• **The data**:
══════════

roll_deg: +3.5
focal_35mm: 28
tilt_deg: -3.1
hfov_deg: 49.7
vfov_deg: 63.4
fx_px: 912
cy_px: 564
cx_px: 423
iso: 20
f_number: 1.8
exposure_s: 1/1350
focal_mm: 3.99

══════════

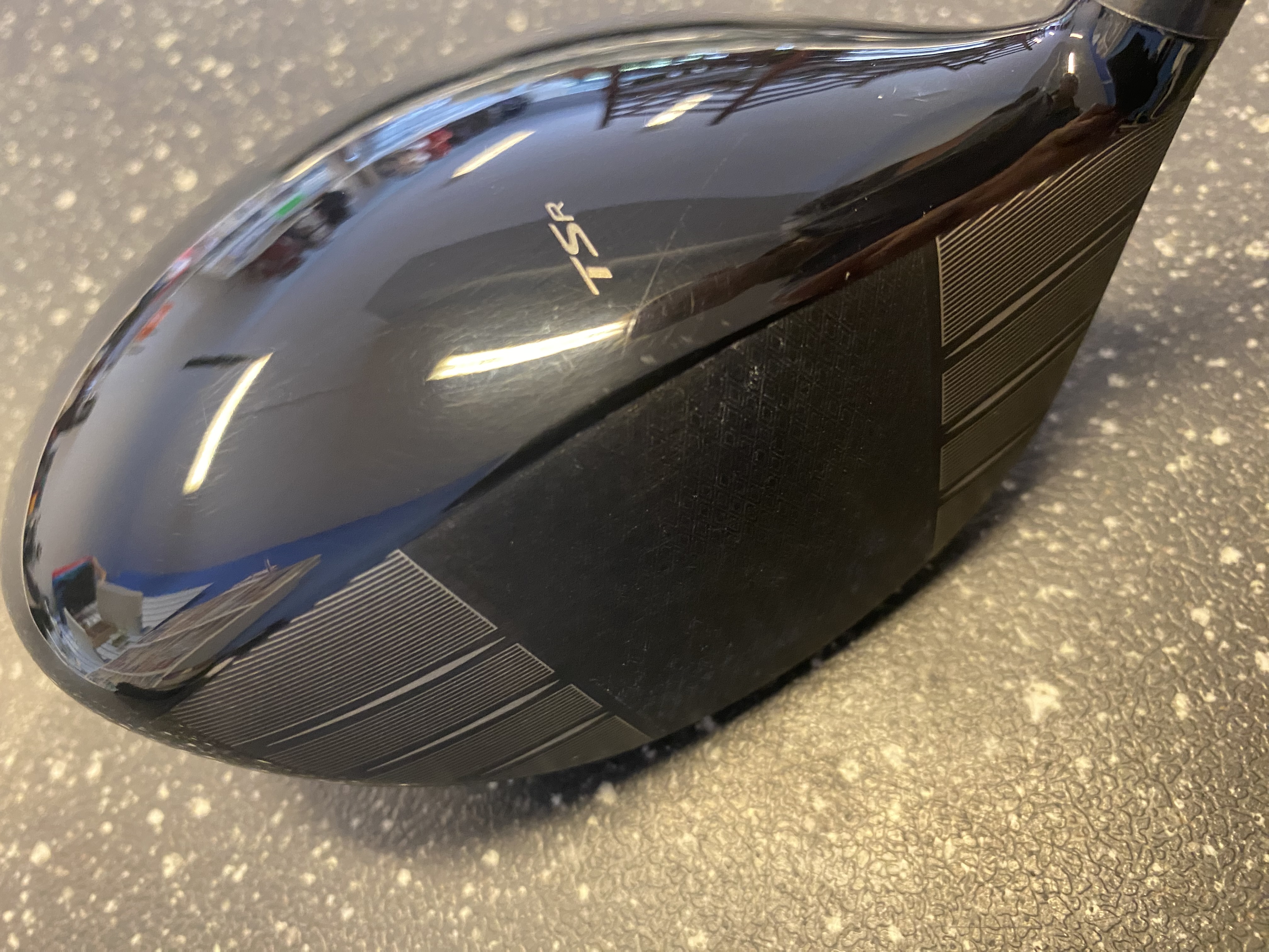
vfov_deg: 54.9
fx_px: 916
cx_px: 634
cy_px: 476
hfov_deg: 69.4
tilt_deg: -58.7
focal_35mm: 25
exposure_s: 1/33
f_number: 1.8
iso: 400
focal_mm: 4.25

══════════

• **What you need to do**: Out of the data above, give again only the lines starting at the one holding "hfov_deg: 49.7" and ending at the one holding "focal_mm: 3.99", unchanged.

• **Solution for this exercise**:
hfov_deg: 49.7
vfov_deg: 63.4
fx_px: 912
cy_px: 564
cx_px: 423
iso: 20
f_number: 1.8
exposure_s: 1/1350
focal_mm: 3.99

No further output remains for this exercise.